16 Über welches Talent verfügt Ihr Gemüsehändler, über das Guido Westerwelle nicht verfügt?

Natürlich über enorme Kompetenz! Man muss da allerdings von Fall zu Fall unterscheiden. Es gibt ja auch unfähige Gemüsehändler. Unserer kennt sich aus. Am Elisabethmarkt gibt es außerdem einen guten Fischhändler und einen exzellenten Käsestand. Der Viktualienmarkt ist zu teuer.

17 Mit welchem Mitglied der Bundesregierung könnte man wohl am ehesten einen vergnügten Abend verbringen?

Können Sie sich alle Minister merken? Da wäre ich überfragt. Manchmal kriegt man solche Einladungen mit einem goldenen Wappen drauf: Essen mit dem Präsidenten von Ghana. Dann sitzt man mit dem zuständigen Siemens-Vertreter am Katzentisch. Den Flug bezahlt das Auswärtige Amt. Das ist gut für die Lufthansa, aber nicht für mich.

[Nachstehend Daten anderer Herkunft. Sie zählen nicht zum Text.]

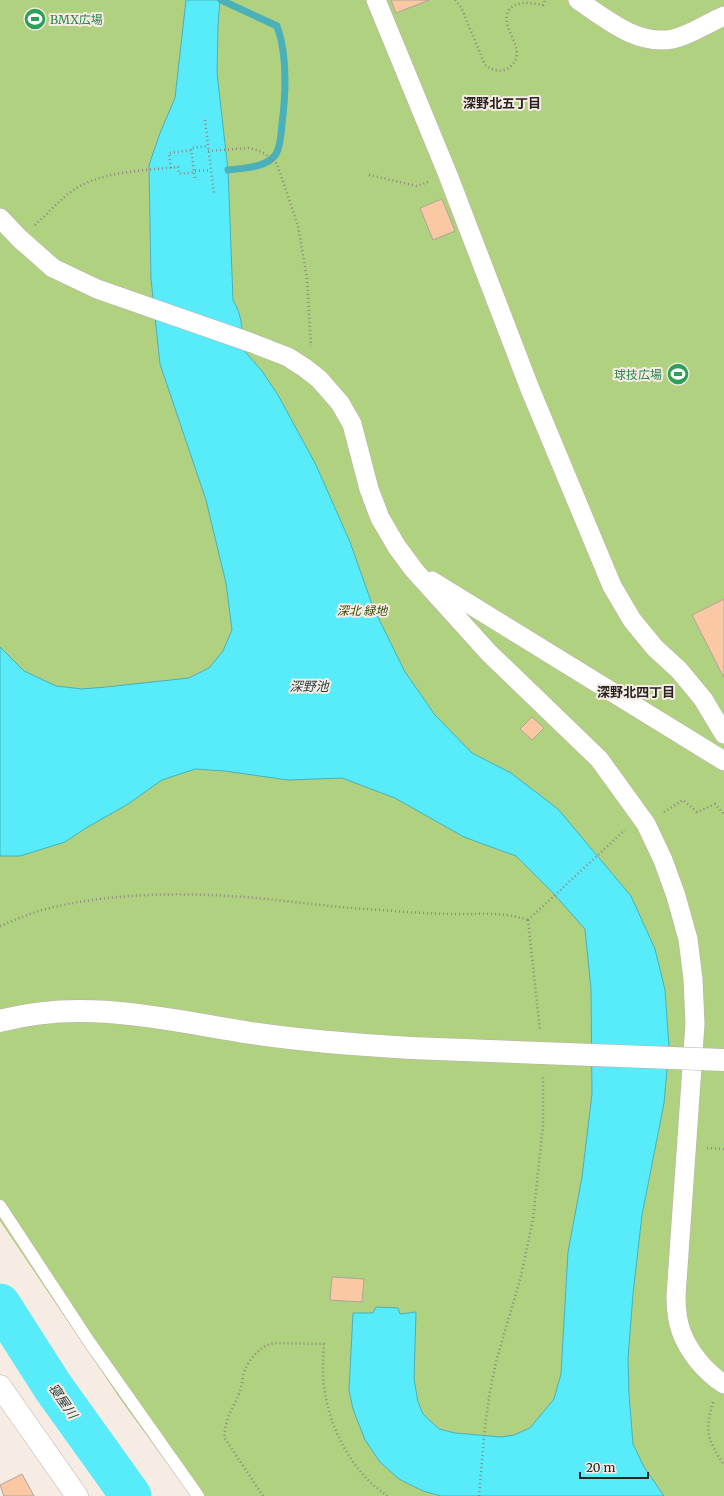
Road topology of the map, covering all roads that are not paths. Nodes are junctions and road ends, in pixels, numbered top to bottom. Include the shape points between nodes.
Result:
1 (376, 0) edge
2 (578, 0) edge
3 (724, 16) edge
4 (0, 218) edge
5 (414, 570) junction
6 (724, 734) edge
7 (724, 761) edge
8 (0, 1021) edge
9 (724, 1060) edge
10 (0, 1206) edge
11 (723, 1383) edge
12 (0, 1386) edge
13 (77, 1496) edge
14 (198, 1496) edge

1 - 6 street via 448,175 530,389 612,586 632,620 703,699
2 - 3 street via 624,31 646,39 672,39
4 - 5 street via 53,268 96,289 288,358 319,379 340,403 352,424 369,489 380,518
5 - 7 street
5 - 11 street via 489,653 599,759 646,824 663,860 688,939 695,1024 676,1296 677,1313 680,1330 686,1343 706,1370
8 - 9 street, bridge via 60,1011 108,1011 359,1046
10 - 14 lane via 90,1343
12 - 13 street

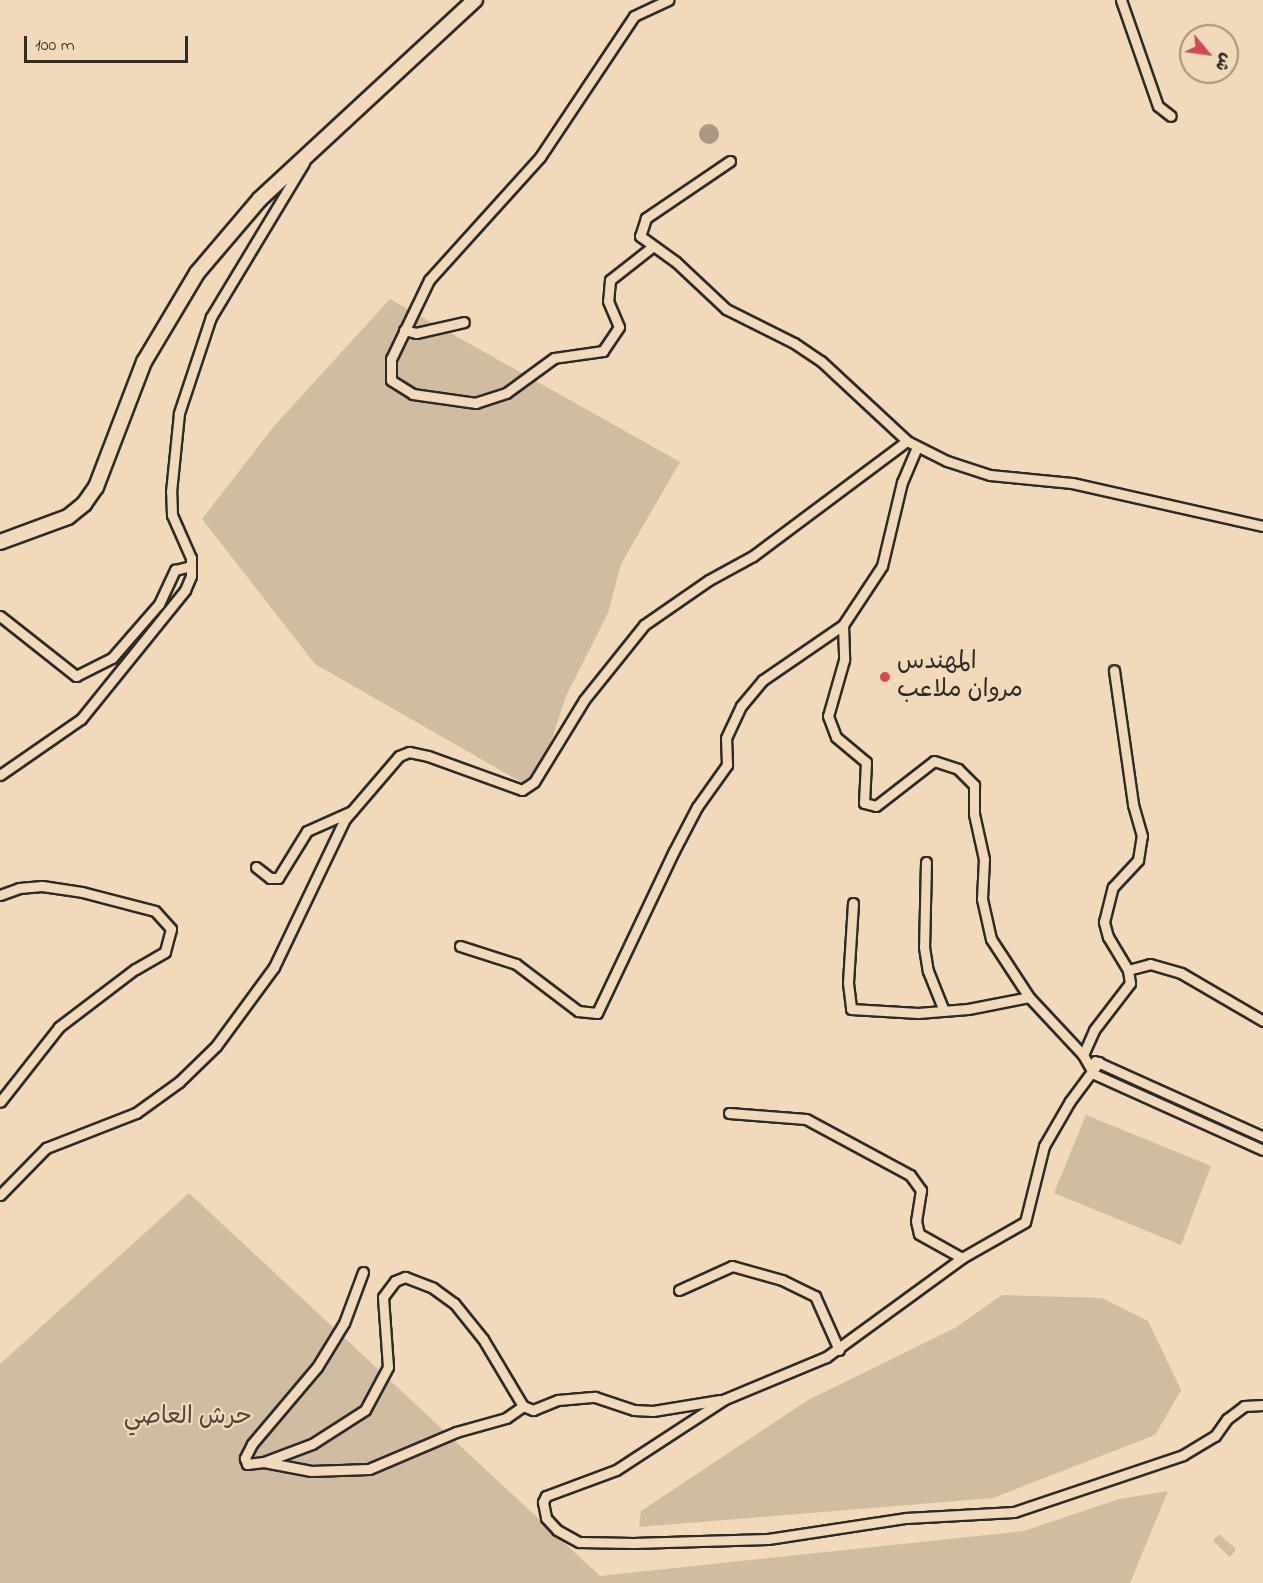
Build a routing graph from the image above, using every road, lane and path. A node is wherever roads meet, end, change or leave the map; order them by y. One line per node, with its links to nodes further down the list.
1 (475, 0): 5 (street)
2 (669, 0): 9 (street)
3 (1120, 0): 4 (street)
4 (1171, 116)
5 (307, 159): 13 (street); 14 (street)
6 (730, 161): 7 (street)
7 (652, 247): 9 (street); 10 (street)
8 (464, 322): 9 (street)
9 (404, 330)
10 (907, 441): 11 (street); 19 (street)
11 (917, 447): 12 (street); 16 (street)
12 (1263, 526)
13 (0, 542)
14 (191, 566): 15 (street); 18 (street)
15 (0, 616)
16 (843, 625): 24 (street); 26 (street)
17 (1114, 670): 25 (street)
18 (0, 775)
19 (352, 811): 21 (street); 38 (street)
20 (926, 862): 27 (street)
21 (256, 867)
22 (0, 895): 33 (street)
23 (853, 903): 27 (street)
24 (460, 946)
25 (1128, 970): 28 (street); 29 (street)
26 (1029, 997): 27 (street); 29 (street)
27 (944, 1011)
28 (1263, 1021)
29 (1085, 1058): 30 (street); 31 (street)
30 (1100, 1062): 31 (street); 32 (street)
31 (1094, 1074): 34 (street); 39 (street)
32 (1172, 1095): 34 (street); 36 (street)
33 (0, 1102)
34 (1167, 1108): 37 (street)
35 (729, 1113): 39 (street)
36 (1263, 1138): 37 (street)
37 (1262, 1150)
38 (0, 1195)
39 (962, 1258): 42 (street)
40 (363, 1272): 46 (street)
41 (679, 1290): 42 (street)
42 (839, 1350): 43 (street)
43 (725, 1399): 44 (street); 45 (street)
44 (1263, 1405)
45 (523, 1406): 46 (street); 46 (street)
46 (264, 1462)

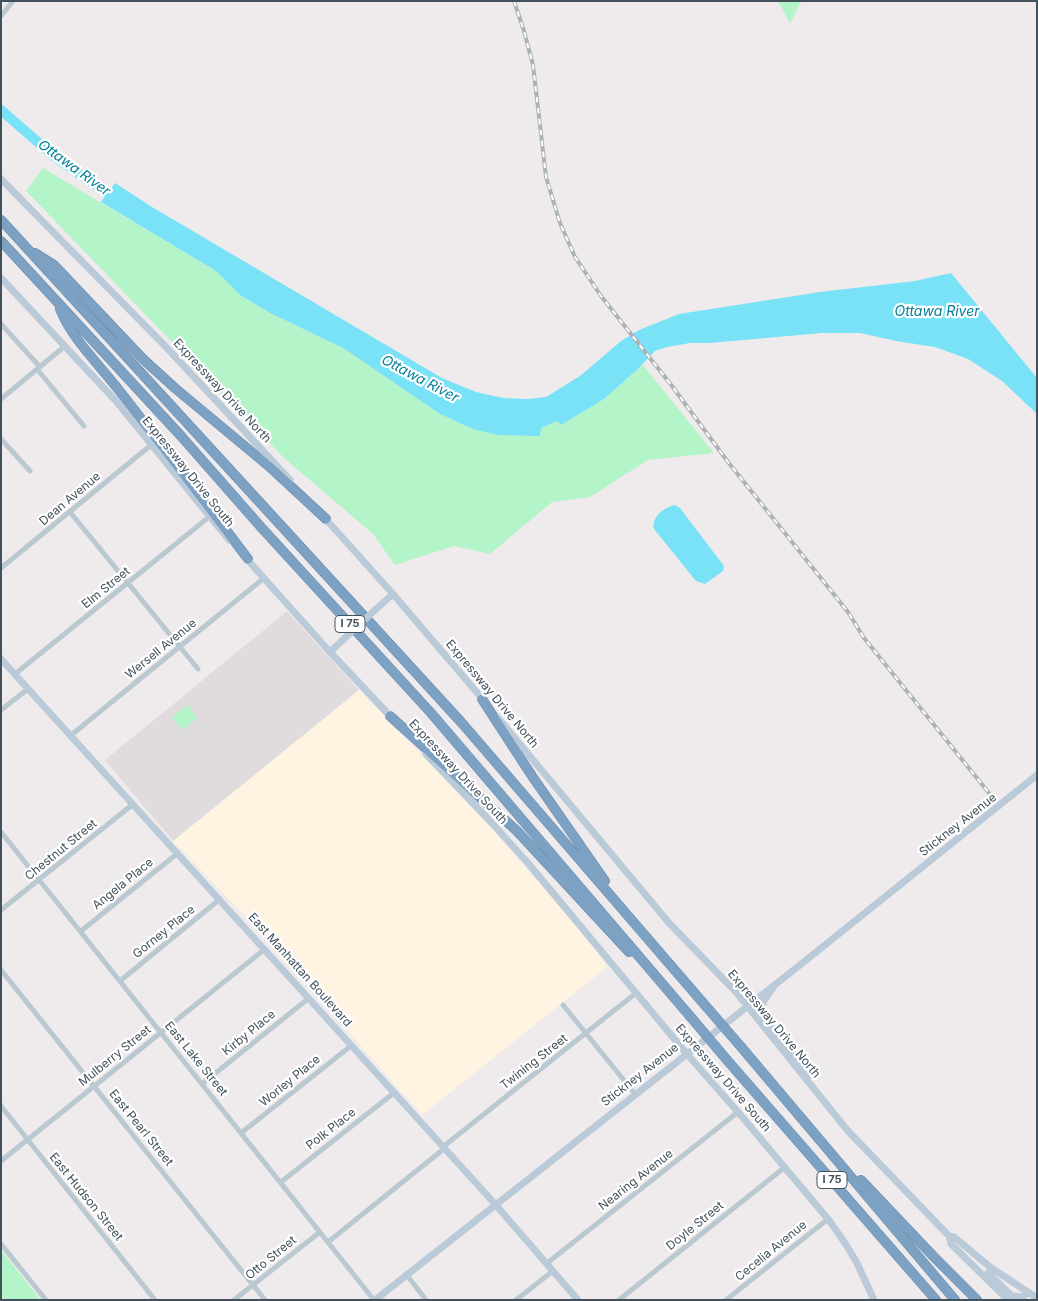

18 Einverstanden, dass die Grünen die anstrengendste Partei sind?

Die Grünen sind ein wenig langweilig, aber nicht so schlimm. Es ist doch ein Vorzug der deutschen Innenpolitik, dass sie so langweilig ist. Zum Beispiel ihr Reformeifer. Schul-, Renten- oder Gesundheitssysteme, die gehören ja zur Klasse der unlösbaren Probleme. Wenn in den Nachrichten von der Gesundheitsreform die Rede ist, schalte ich den Ton ab.

19 Koch, Mixa, Köhler, von Beust, welcher ist Ihr Lieblingsrücktritt?

Der Ole von Beust war doch ganz gut. Und dass Herr Köhler es satthatte, kann ich verstehen.

20 Im Vergleich zu, sagen wir, 1960: Ist die Politik insgesamt langweiliger geworden?

Noch langweiliger? Das glaube ich nicht.

21 Wie geht’s denn nun der deutschen Mittelklasse?

Letzten Endes landet man bei solchen Fragen bei einer Statistik. Und der glaubt doch sowieso niemand.

22 Wie lautet Ihr Widerspruch zu dem Trostlossatz »Alle Politiker sind korrupt«?

Die politische Klasse in Deutschland ist bescheiden. Ein Freiflug, ein Ausflug mit dem Dienstwagen, schon regt sich die Presse auf. In Frankreich, wo die Kuverts dicker sind, macht man sich lustig über diese Kleinigkeiten. Jeder Devisenhändler verdient doch mehr als die Bundeskanzlerin.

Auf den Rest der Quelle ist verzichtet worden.